_WHAT THE TASK REQUIRES_
Every line of the material below needs to be copied exactly; omit the pictures.

_THE RECORDS_
== == ==

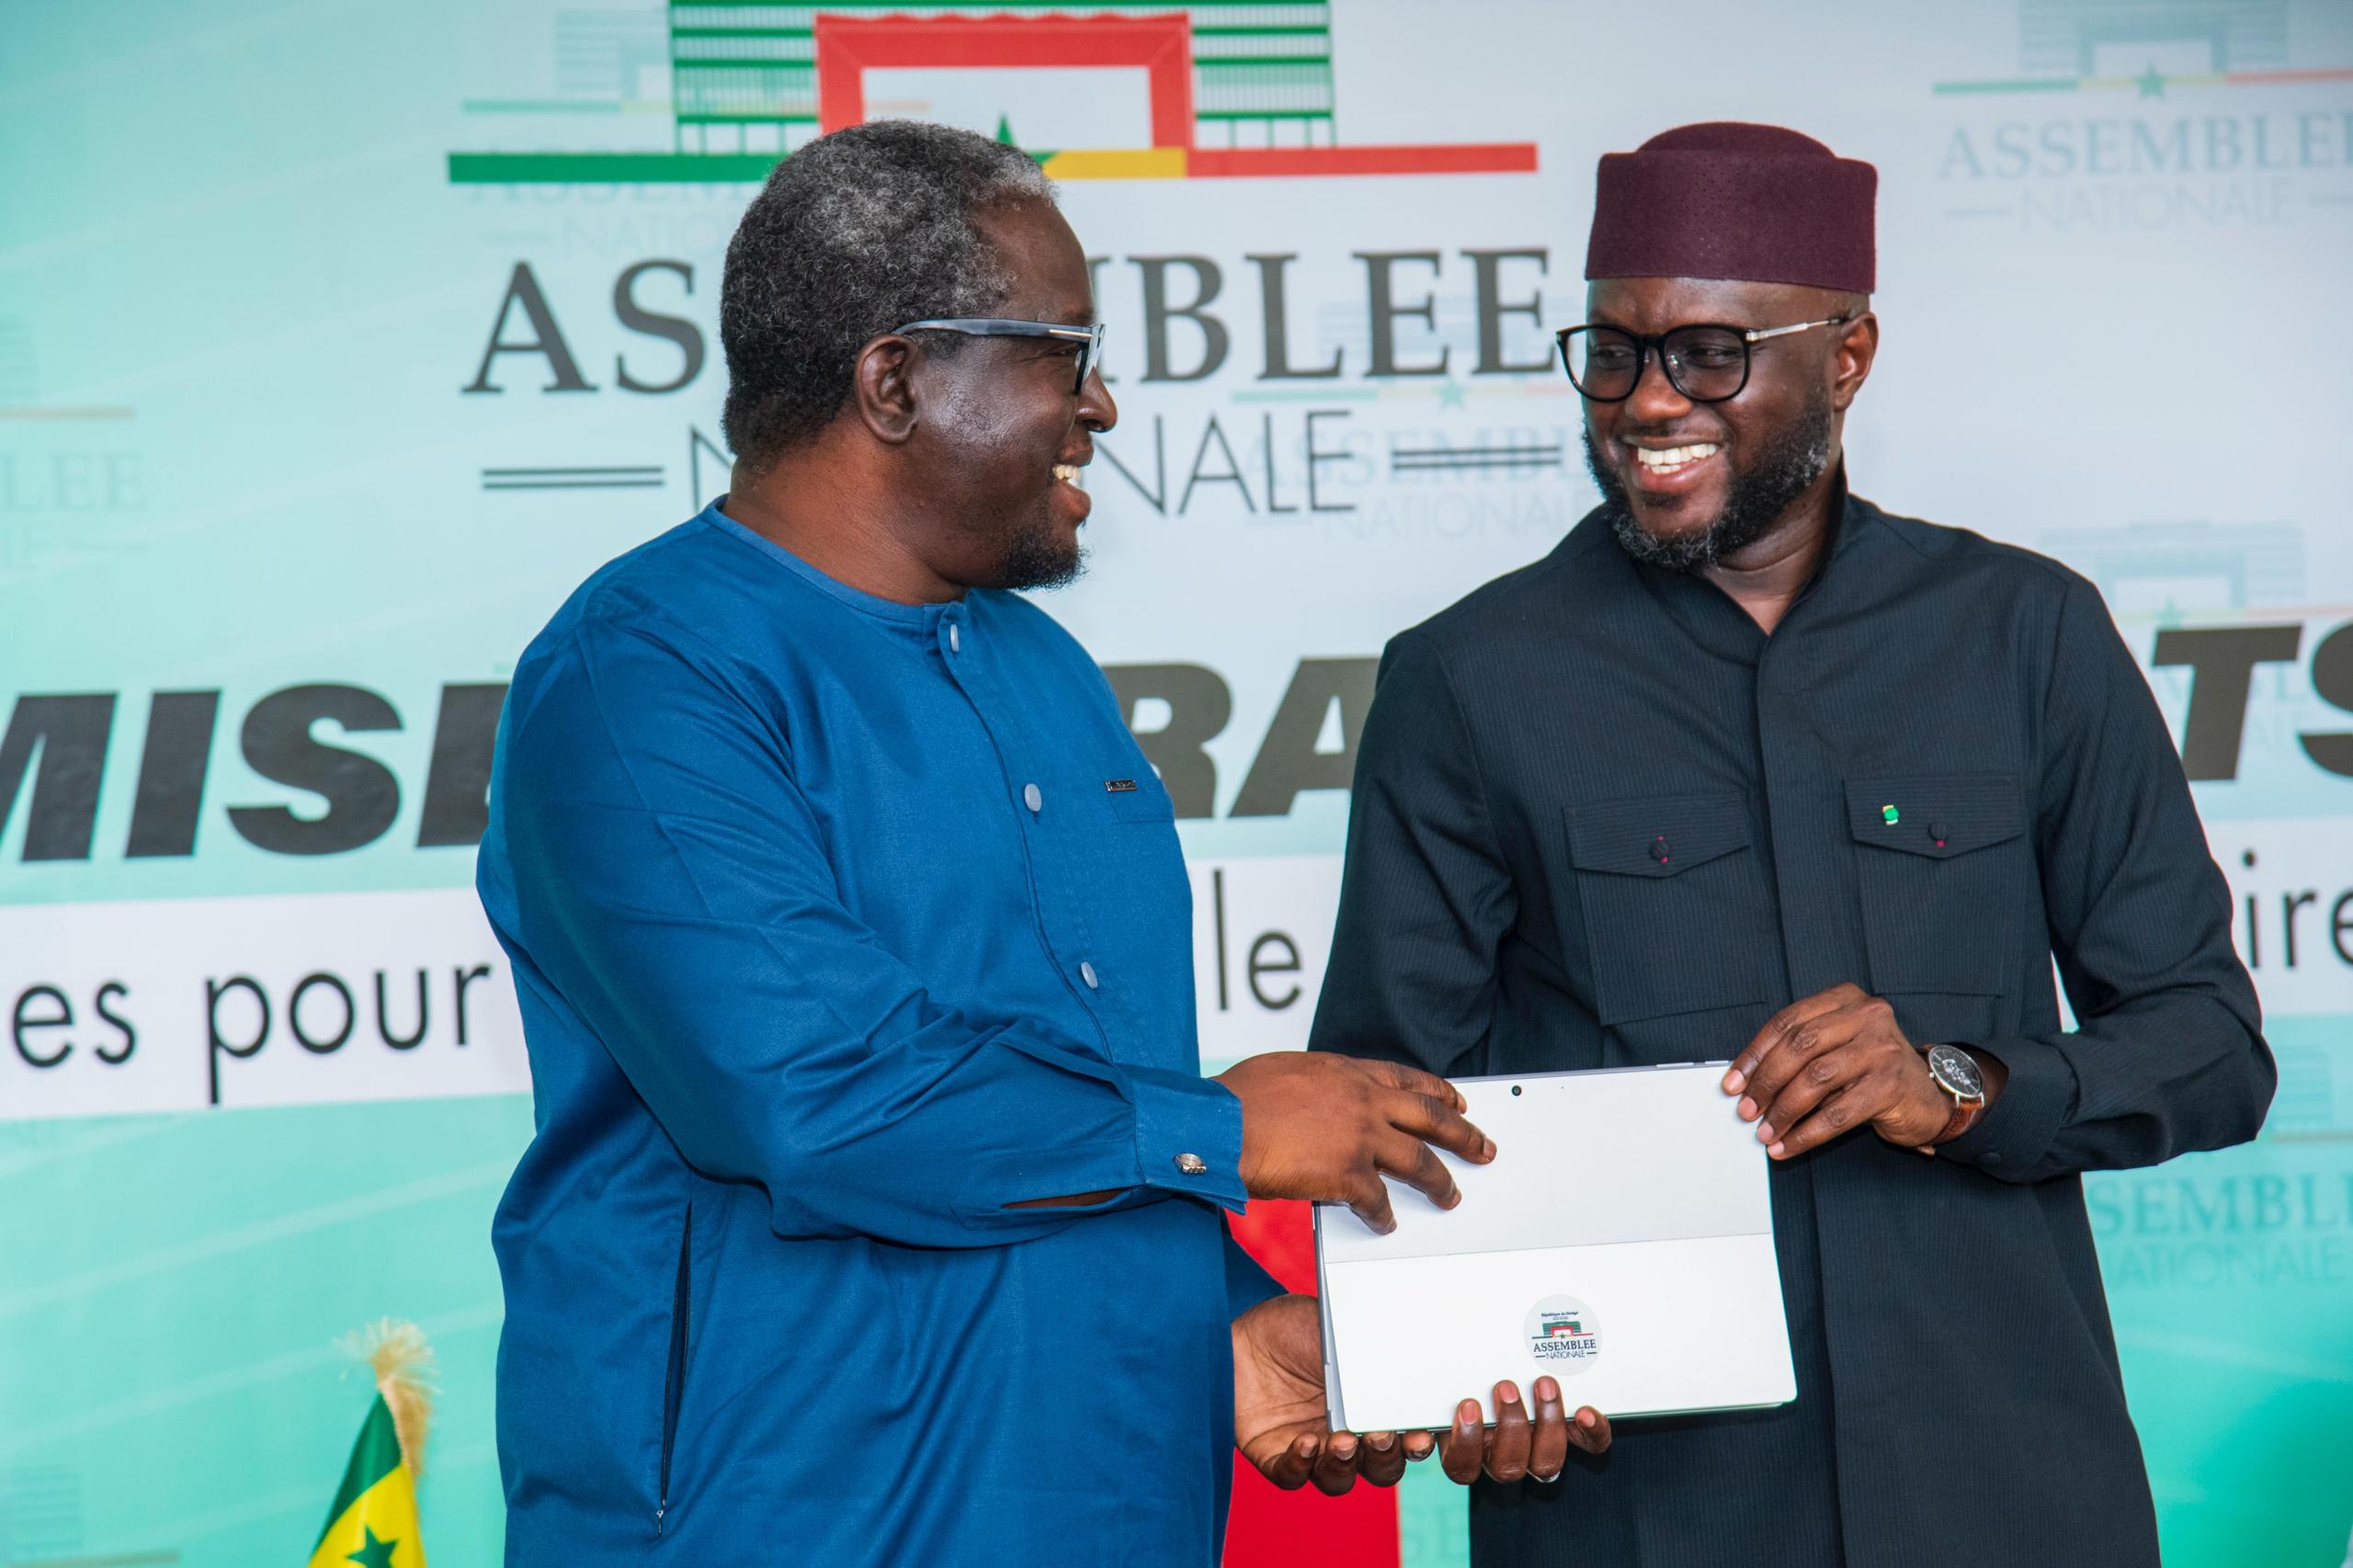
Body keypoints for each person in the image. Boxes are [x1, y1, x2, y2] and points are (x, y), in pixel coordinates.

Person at [476, 120, 1601, 1566]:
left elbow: (1059, 1093)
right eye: (1062, 354)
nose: (1105, 404)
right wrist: (1230, 1126)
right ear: (894, 379)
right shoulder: (644, 676)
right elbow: (819, 1100)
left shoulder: (1047, 676)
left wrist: (1229, 1330)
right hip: (795, 1516)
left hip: (1109, 1498)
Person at [1309, 121, 2273, 1567]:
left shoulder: (2025, 635)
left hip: (2005, 1490)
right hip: (1641, 1513)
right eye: (1616, 350)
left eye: (1710, 353)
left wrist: (1956, 1083)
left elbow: (2209, 1044)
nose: (1648, 400)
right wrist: (1454, 1358)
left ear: (1850, 354)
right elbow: (1391, 1110)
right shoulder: (1468, 678)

== == ==

_SOLUTION_
Body keypoints for each person in the image. Boxes are [x1, y1, x2, y2] and points are (x, y), in pixel coordinates.

Person at [476, 120, 1601, 1566]:
left elbow: (1059, 1093)
right eye: (1062, 354)
nose: (1105, 404)
right wrist: (1230, 1126)
right ear: (894, 379)
right shoulder: (644, 676)
right elbow: (819, 1100)
left shoulder: (1047, 676)
left wrist: (1229, 1330)
right hip: (795, 1516)
left hip: (1109, 1498)
Person at [1309, 121, 2273, 1567]:
left shoulder: (2025, 635)
left hip: (2005, 1490)
right hip: (1641, 1513)
right eye: (1616, 350)
left eye: (1710, 353)
left wrist: (1956, 1083)
left elbow: (2209, 1044)
nose: (1648, 400)
right wrist: (1454, 1358)
left ear: (1850, 354)
right elbow: (1391, 1110)
right shoulder: (1468, 678)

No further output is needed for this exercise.